• _Prompt_
Your copy should match the listing below word for word, with no images in it.

• _Dataset content_
■ ■ ■ ■

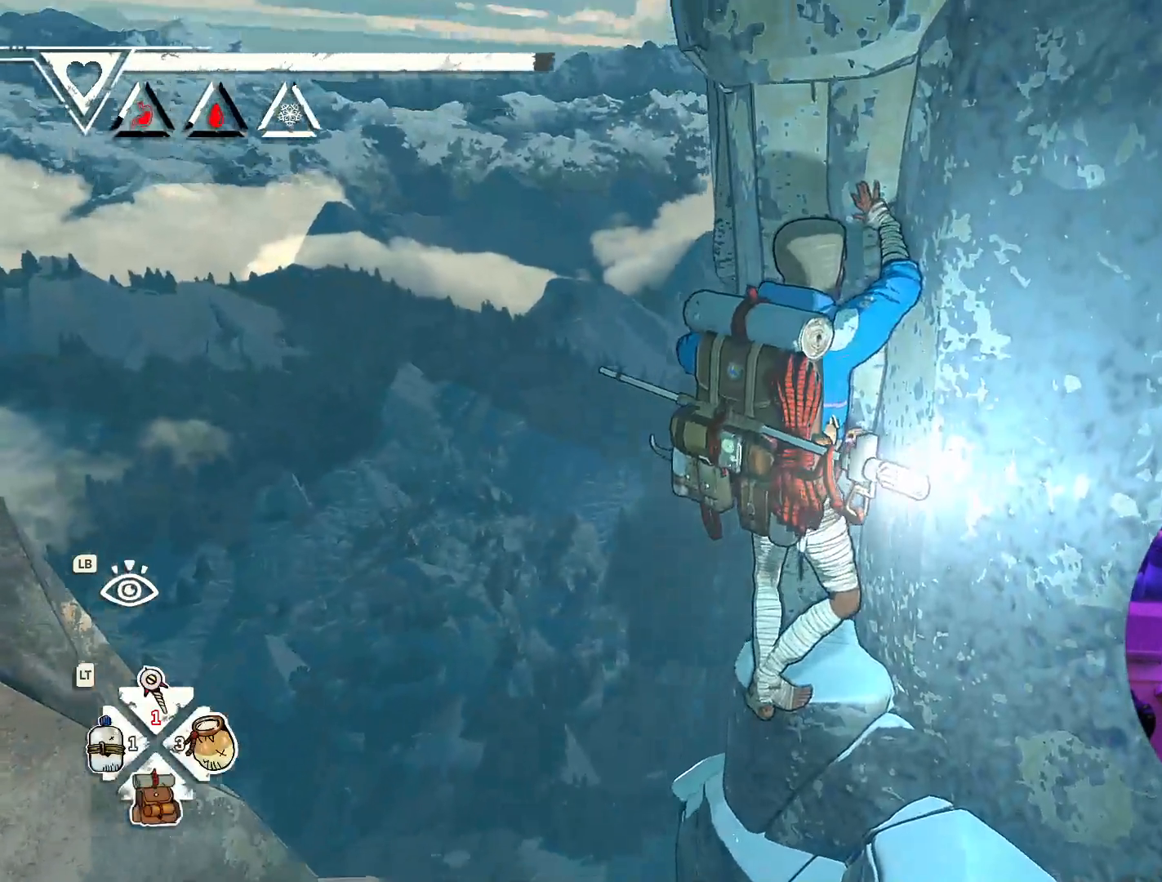
{"buttons": [], "left_stick": "center", "right_stick": "up-right", "events": [[67, "right_stick", "up-right"]]}
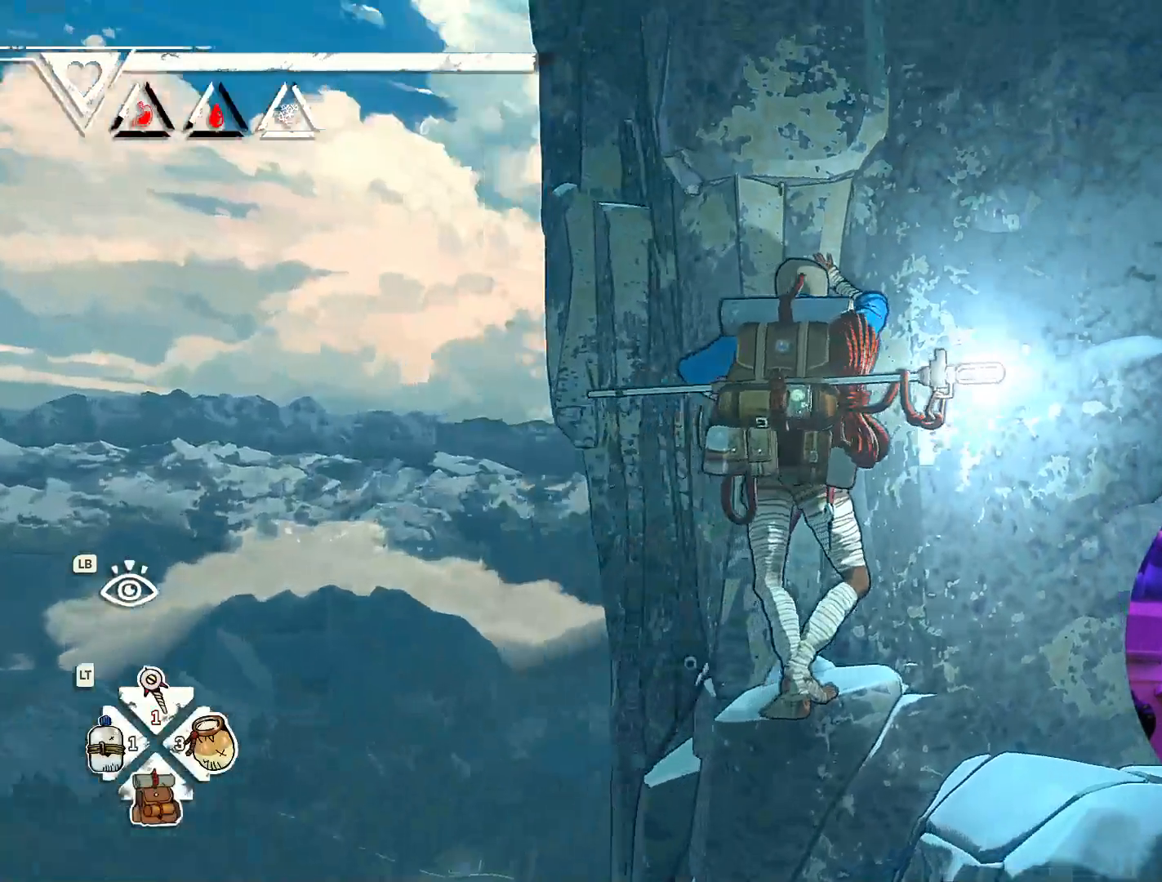
{"buttons": [], "left_stick": "center", "right_stick": "right", "events": [[117, "right_stick", "right"]]}
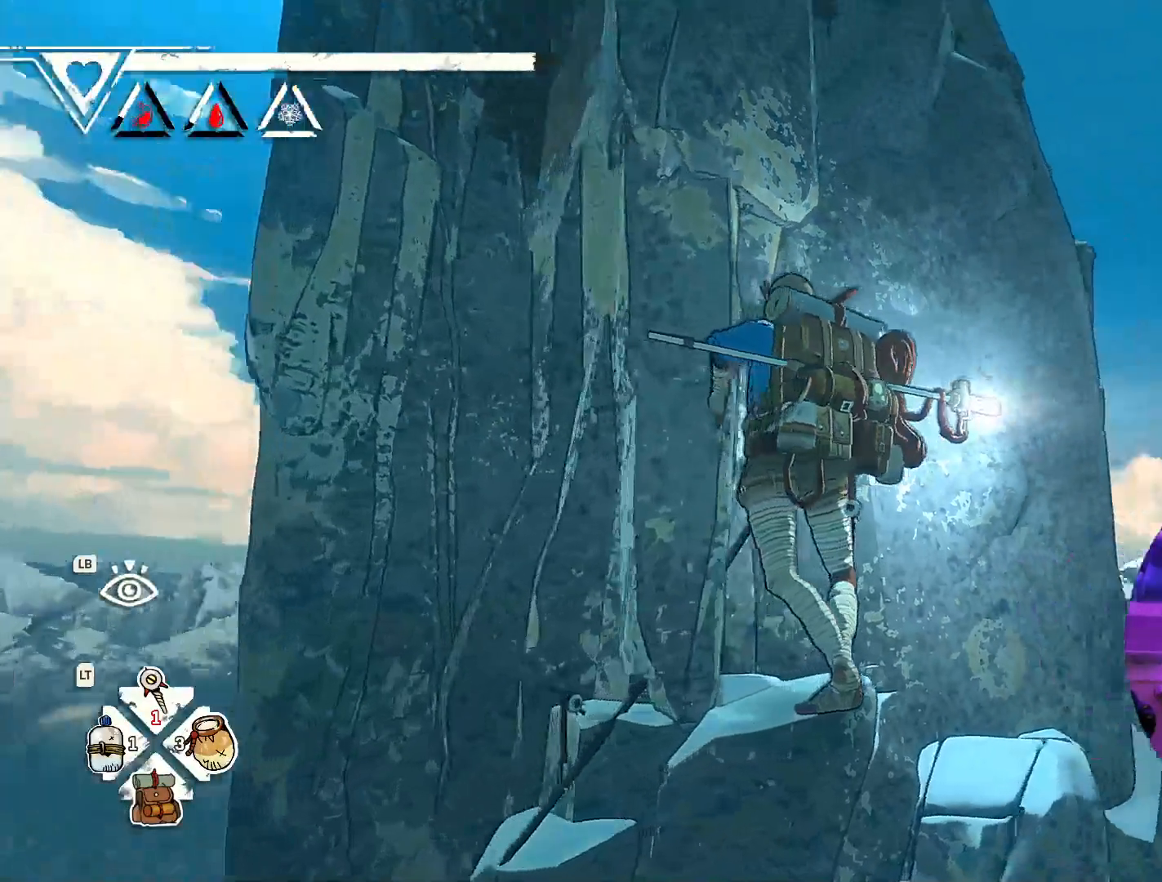
{"buttons": [], "left_stick": "center", "right_stick": "center", "events": [[233, "right_stick", "down-right"], [383, "right_stick", "center"]]}
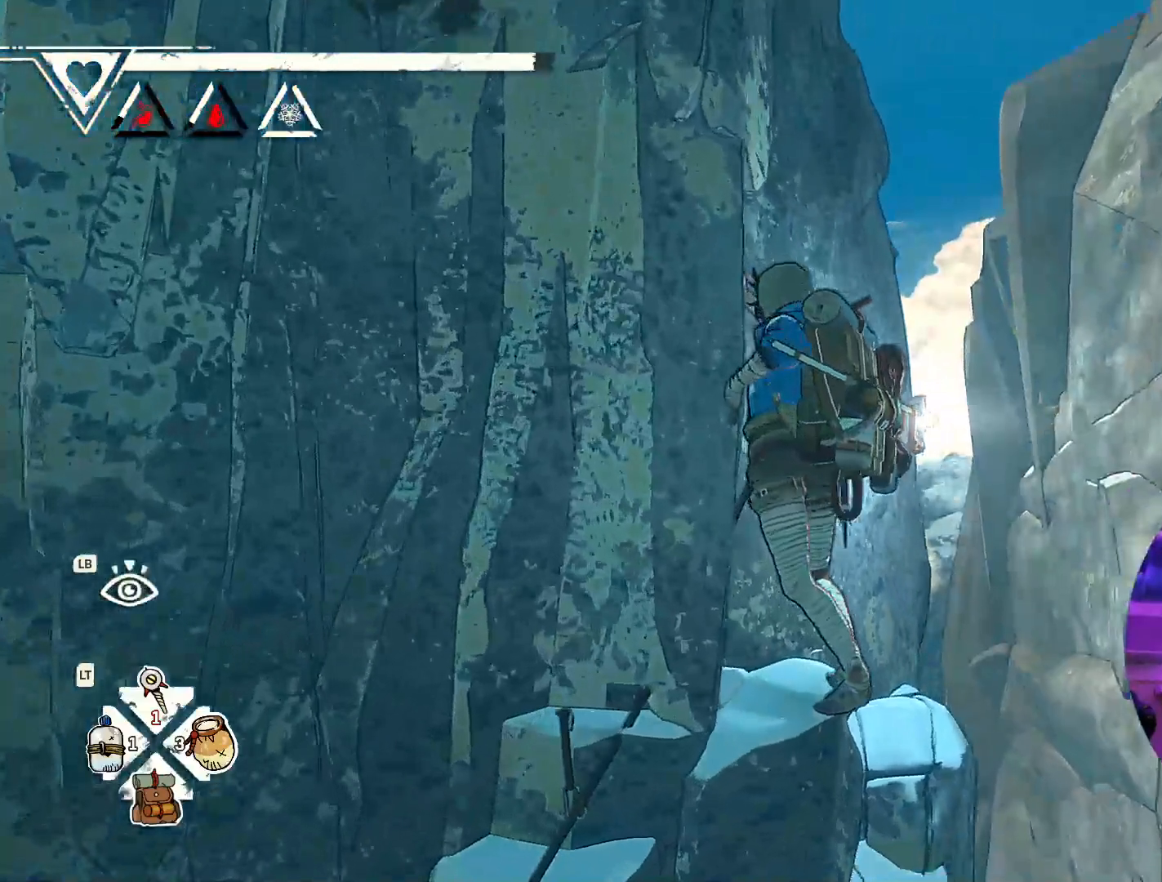
{"buttons": [], "left_stick": "center", "right_stick": "left", "events": [[150, "right_stick", "left"]]}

■ ■ ■ ■

• _Answer space_
{"buttons": [], "left_stick": "center", "right_stick": "up-right", "events": [[67, "right_stick", "up-right"]]}
{"buttons": [], "left_stick": "center", "right_stick": "right", "events": [[117, "right_stick", "right"]]}
{"buttons": [], "left_stick": "center", "right_stick": "center", "events": [[233, "right_stick", "down-right"], [383, "right_stick", "center"]]}
{"buttons": [], "left_stick": "center", "right_stick": "left", "events": [[150, "right_stick", "left"]]}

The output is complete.